TRY IT
Locate each line in the records below that contains the word "speichern" and copy those lines. Case counts.
-----
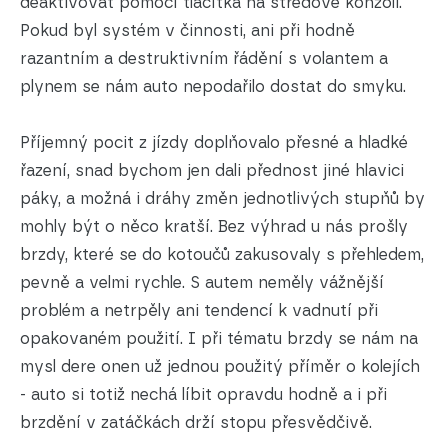
deaktivovat pomocí tlačítka na středové konzoli.
Pokud byl systém v činnosti, ani při hodně
razantním a destruktivním řádění s volantem a
plynem se nám auto nepodařilo dostat do smyku.
Příjemný pocit z jízdy doplňovalo přesné a hladké
řazení, snad bychom jen dali přednost jiné hlavici
páky, a možná i dráhy změn jednotlivých stupňů by
mohly být o něco kratší. Bez výhrad u nás prošly
brzdy, které se do kotoučů zakusovaly s přehledem,
pevně a velmi rychle. S autem neměly vážnější
problém a netrpěly ani tendencí k vadnutí při
opakovaném použití. I při tématu brzdy se nám na
mysl dere onen už jednou použitý příměr o kolejích
- auto si totiž nechá líbit opravdu hodně a i při
brzdění v zatáčkách drží stopu přesvědčivě.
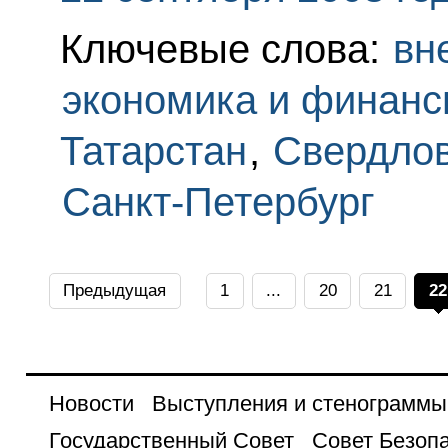
Ключевые слова:
вн
экономика и финан
Татарстан
,
Свердлов
Санкт-Петербург
Предыдущая
1
...
20
21
22
Новости
Выступления и стенограммы
Государственный Совет
Совет Безоп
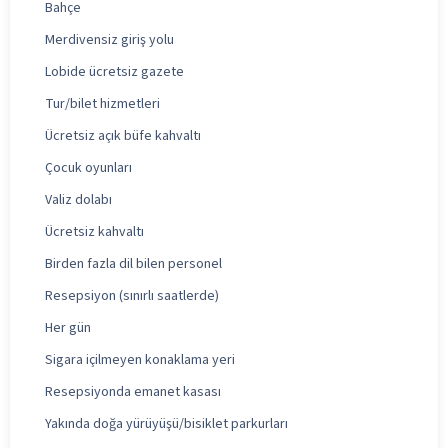
Bahçe
Merdivensiz giriş yolu
Lobide ücretsiz gazete
Tur/bilet hizmetleri
Ücretsiz açık büfe kahvaltı
Çocuk oyunları
Valiz dolabı
Ücretsiz kahvaltı
Birden fazla dil bilen personel
Resepsiyon (sınırlı saatlerde)
Her gün
Sigara içilmeyen konaklama yeri
Resepsiyonda emanet kasası
Yakında doğa yürüyüşü/bisiklet parkurları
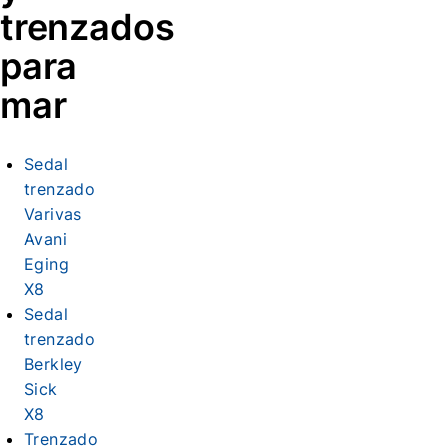
trenzados
para
mar
Sedal
trenzado
Varivas
Avani
Eging
X8
Sedal
trenzado
Berkley
Sick
X8
Trenzado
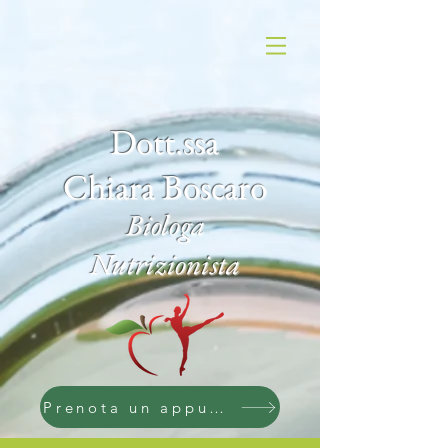
Dott.ssa
Chiara Boscaro
Biologa
Nutrizionista
Prenota un appuntamento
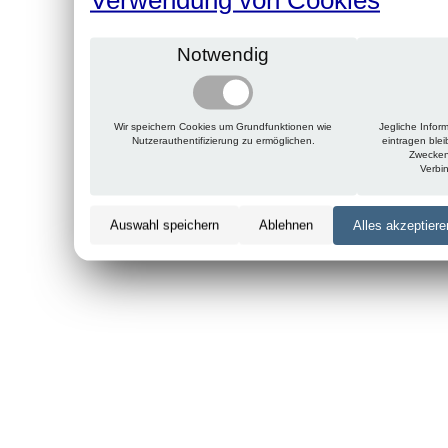
Notwendig
Wir speichern Cookies um Grundfunktionen wie
Jegliche Infor
Nutzerauthentifizierung zu ermöglichen.
eintragen ble
Zwecken
Verbi
Auswahl speichern
Ablehnen
Alles akzeptiere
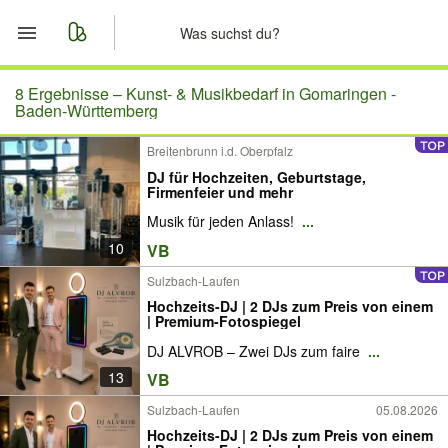
Start
8 Ergebnisse –
Kunst- & Musikbedarf in Gomaringen -
Baden-Württemberg
Merkliste
Breitenbrunn i.d. Oberpfalz
DJ für Hochzeiten, Geburtstage,
Nachrichten
Firmenfeier und mehr
Musik für jeden Anlass!
...
Anzeige aufgeben
10
VB
Sulzbach-Laufen
Hochzeits-DJ | 2 DJs zum Preis von einem
| Premium-Fotospiegel
DJ ALVROB – Zwei DJs zum faire
...
13
VB
Sulzbach-Laufen
05.08.2026
Hochzeits-DJ | 2 DJs zum Preis von einem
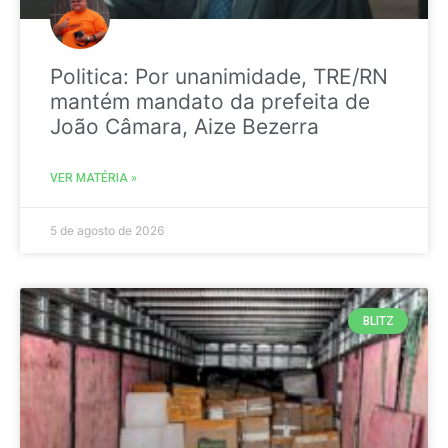
Politica: Por unanimidade, TRE/RN
mantém mandato da prefeita de
João Câmara, Aize Bezerra
VER MATÉRIA »
5 de agosto de 2026
BLITZ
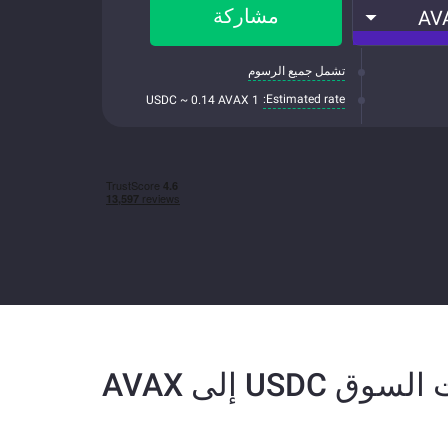
مشاركة
AV
تشمل جميع الرسوم
Estimated rate:
1 USDC ~ 0.14 AVAX
سوق USDC إلى AVAX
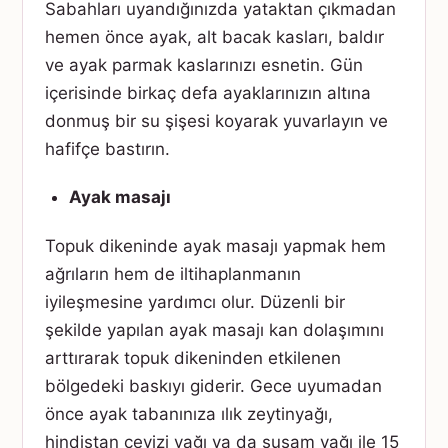
Sabahları uyandığınızda yataktan çıkmadan
hemen önce ayak, alt bacak kasları, baldır
ve ayak parmak kaslarınızı esnetin. Gün
içerisinde birkaç defa ayaklarınızın altına
donmuş bir su şişesi koyarak yuvarlayın ve
hafifçe bastırın.
Ayak masajı
Topuk dikeninde ayak masajı yapmak hem
ağrıların hem de iltihaplanmanın
iyileşmesine yardımcı olur. Düzenli bir
şekilde yapılan ayak masajı kan dolaşımını
arttırarak topuk dikeninden etkilenen
bölgedeki baskıyı giderir. Gece uyumadan
önce ayak tabanınıza ılık zeytinyağı,
hindistan cevizi yağı ya da susam yağı ile 15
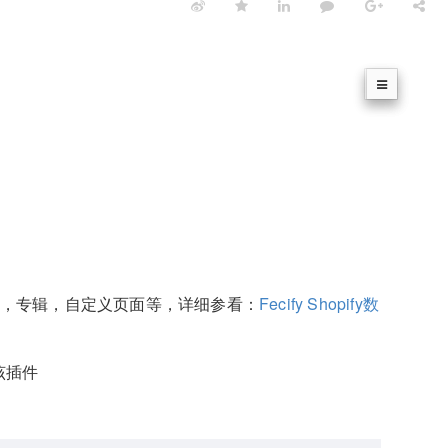
数据，专辑，自定义页面等，详细参看：
Fecify Shopify数
该插件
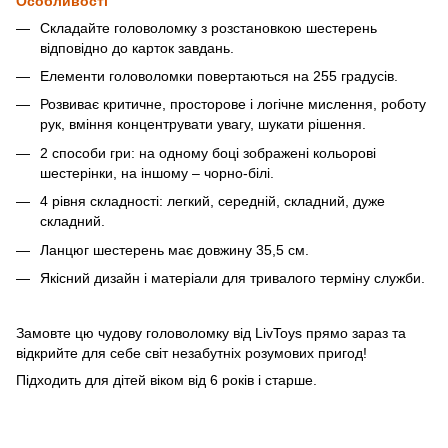
Особливості
Складайте головоломку з розстановкою шестерень
відповідно до карток завдань.
Елементи головоломки повертаються на 255 градусів.
Розвиває критичне, просторове і логічне мислення, роботу
рук, вміння концентрувати увагу, шукати рішення.
2 способи гри: на одному боці зображені кольорові
шестерінки, на іншому – чорно-білі.
4 рівня складності: легкий, середній, складний, дуже
складний.
Ланцюг шестерень має довжину 35,5 см.
Якісний дизайн і матеріали для тривалого терміну служби.
Замовте цю чудову головоломку від LivToys прямо зараз та
відкрийте для себе світ незабутніх розумових пригод!
Підходить для дітей віком від 6 років і старше.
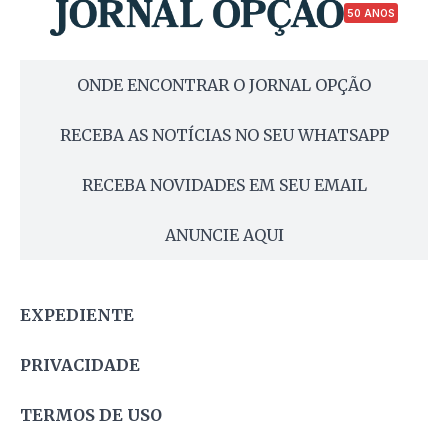
50 ANOS
ONDE ENCONTRAR O JORNAL OPÇÃO
RECEBA AS NOTÍCIAS NO SEU WHATSAPP
RECEBA NOVIDADES EM SEU EMAIL
ANUNCIE AQUI
EXPEDIENTE
PRIVACIDADE
TERMOS DE USO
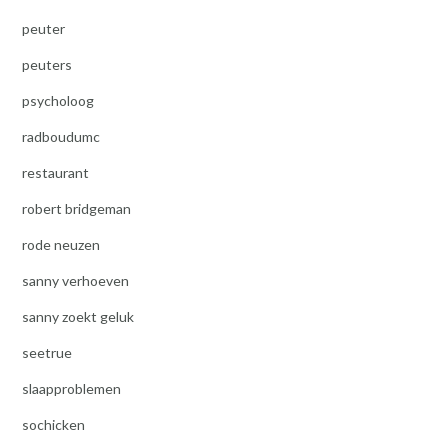
peuter
peuters
psycholoog
radboudumc
restaurant
robert bridgeman
rode neuzen
sanny verhoeven
sanny zoekt geluk
seetrue
slaapproblemen
sochicken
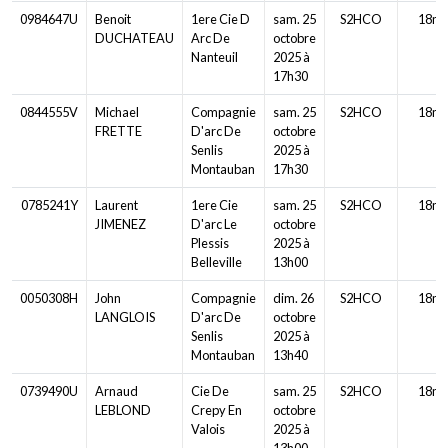
0984647U
Benoit
1ere Cie D
sam. 25
S2HCO
18m
DUCHATEAU
Arc De
octobre
Nanteuil
2025 à
17h30
0844555V
Michael
Compagnie
sam. 25
S2HCO
18m
FRETTE
D'arc De
octobre
Senlis
2025 à
Montauban
17h30
0785241Y
Laurent
1ere Cie
sam. 25
S2HCO
18m
JIMENEZ
D'arc Le
octobre
Plessis
2025 à
Belleville
13h00
0050308H
John
Compagnie
dim. 26
S2HCO
18m
LANGLOIS
D'arc De
octobre
Senlis
2025 à
Montauban
13h40
0739490U
Arnaud
Cie De
sam. 25
S2HCO
18m
LEBLOND
Crepy En
octobre
Valois
2025 à
13h00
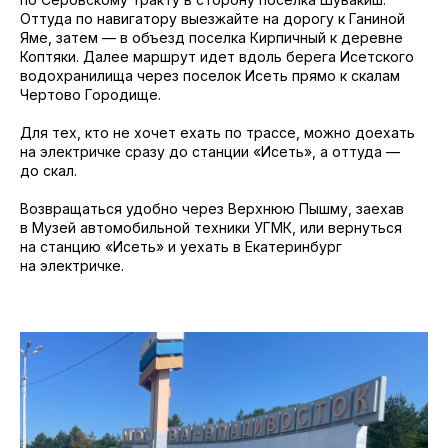
Оттуда по навигатору выезжайте на дорогу к Ганиной
Яме, затем — в объезд поселка Кирпичный к деревне
Коптяки. Далее маршрут идет вдоль берега Исетского
водохранилища через поселок Исеть прямо к скалам
Чертово Городище.
Для тех, кто не хочет ехать по трассе, можно доехать
на электричке сразу до станции «Исеть», а оттуда —
до скал.
Возвращаться удобно через Верхнюю Пышму, заехав
в Музей автомобильной техники УГМК, или вернуться
на станцию «Исеть» и уехать в Екатеринбург
на электричке.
-----
SOLUTION TO THIS PROBLEM
Wir speichern Cookies um Grundfunktionen wie
Auswahl speichern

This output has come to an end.